WHAT NEEDS TO BE DONE ::
Reproduce word for word every line of the listing below, from its first line through the line that contains "Sportliches", including both of those lines.

ENTRIES SHOWN ::
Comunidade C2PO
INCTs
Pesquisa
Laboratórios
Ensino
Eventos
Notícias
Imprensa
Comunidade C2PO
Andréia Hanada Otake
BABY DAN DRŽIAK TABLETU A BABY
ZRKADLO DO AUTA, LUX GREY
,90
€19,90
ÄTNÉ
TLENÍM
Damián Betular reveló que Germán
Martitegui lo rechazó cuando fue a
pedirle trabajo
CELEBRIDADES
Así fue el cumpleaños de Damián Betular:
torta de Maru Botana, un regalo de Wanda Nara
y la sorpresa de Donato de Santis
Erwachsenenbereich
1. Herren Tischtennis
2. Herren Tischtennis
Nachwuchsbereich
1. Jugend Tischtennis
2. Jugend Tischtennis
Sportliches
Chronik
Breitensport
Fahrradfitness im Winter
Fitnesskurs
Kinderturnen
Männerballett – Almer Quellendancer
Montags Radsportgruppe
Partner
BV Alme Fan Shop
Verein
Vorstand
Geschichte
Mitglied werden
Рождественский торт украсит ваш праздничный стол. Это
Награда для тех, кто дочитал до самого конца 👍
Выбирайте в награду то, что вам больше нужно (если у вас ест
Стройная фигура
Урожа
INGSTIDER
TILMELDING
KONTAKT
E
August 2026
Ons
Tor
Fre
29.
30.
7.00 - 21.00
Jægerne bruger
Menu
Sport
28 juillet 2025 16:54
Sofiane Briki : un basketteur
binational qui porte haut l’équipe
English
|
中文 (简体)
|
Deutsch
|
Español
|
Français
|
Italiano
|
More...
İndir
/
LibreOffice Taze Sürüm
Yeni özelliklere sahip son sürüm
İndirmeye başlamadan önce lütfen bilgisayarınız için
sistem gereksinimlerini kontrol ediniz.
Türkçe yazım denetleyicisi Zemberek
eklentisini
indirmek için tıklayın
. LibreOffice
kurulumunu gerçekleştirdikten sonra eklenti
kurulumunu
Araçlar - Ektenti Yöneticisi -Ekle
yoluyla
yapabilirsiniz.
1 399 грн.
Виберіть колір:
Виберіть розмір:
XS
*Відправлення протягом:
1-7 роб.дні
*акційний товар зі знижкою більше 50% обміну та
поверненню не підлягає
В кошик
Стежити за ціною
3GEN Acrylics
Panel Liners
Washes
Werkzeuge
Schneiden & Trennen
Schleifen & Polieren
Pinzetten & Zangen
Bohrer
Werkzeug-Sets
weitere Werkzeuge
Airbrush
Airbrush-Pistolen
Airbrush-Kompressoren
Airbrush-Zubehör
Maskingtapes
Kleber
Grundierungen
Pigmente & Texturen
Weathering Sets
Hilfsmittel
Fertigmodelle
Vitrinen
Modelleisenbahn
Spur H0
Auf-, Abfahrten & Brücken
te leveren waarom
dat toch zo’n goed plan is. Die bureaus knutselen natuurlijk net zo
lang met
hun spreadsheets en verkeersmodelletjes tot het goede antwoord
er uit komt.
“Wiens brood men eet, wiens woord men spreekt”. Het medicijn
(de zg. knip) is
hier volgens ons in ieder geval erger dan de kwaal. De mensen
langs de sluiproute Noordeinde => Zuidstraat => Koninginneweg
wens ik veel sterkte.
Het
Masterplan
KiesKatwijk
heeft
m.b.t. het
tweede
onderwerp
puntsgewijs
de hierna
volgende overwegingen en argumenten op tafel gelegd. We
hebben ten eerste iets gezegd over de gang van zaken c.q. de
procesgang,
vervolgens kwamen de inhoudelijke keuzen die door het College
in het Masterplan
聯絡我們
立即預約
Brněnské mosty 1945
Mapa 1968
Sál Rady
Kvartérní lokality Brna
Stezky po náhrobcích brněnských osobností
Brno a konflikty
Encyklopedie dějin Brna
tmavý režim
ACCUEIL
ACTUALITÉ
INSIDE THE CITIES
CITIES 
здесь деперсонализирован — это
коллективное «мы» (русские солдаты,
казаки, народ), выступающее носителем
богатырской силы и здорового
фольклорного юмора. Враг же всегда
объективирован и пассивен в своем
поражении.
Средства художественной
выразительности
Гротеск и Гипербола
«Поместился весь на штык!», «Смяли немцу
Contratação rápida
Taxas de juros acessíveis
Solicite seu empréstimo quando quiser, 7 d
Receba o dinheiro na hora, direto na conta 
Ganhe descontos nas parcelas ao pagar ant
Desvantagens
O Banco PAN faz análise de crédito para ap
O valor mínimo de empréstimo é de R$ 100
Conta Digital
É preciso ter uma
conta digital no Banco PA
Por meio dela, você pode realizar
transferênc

FINISHED EXERCISE ::
Comunidade C2PO
INCTs
Pesquisa
Laboratórios
Ensino
Eventos
Notícias
Imprensa
Comunidade C2PO
Andréia Hanada Otake
BABY DAN DRŽIAK TABLETU A BABY
ZRKADLO DO AUTA, LUX GREY
,90
€19,90
ÄTNÉ
TLENÍM
Damián Betular reveló que Germán
Martitegui lo rechazó cuando fue a
pedirle trabajo
CELEBRIDADES
Así fue el cumpleaños de Damián Betular:
torta de Maru Botana, un regalo de Wanda Nara
y la sorpresa de Donato de Santis
Erwachsenenbereich
1. Herren Tischtennis
2. Herren Tischtennis
Nachwuchsbereich
1. Jugend Tischtennis
2. Jugend Tischtennis
Sportliches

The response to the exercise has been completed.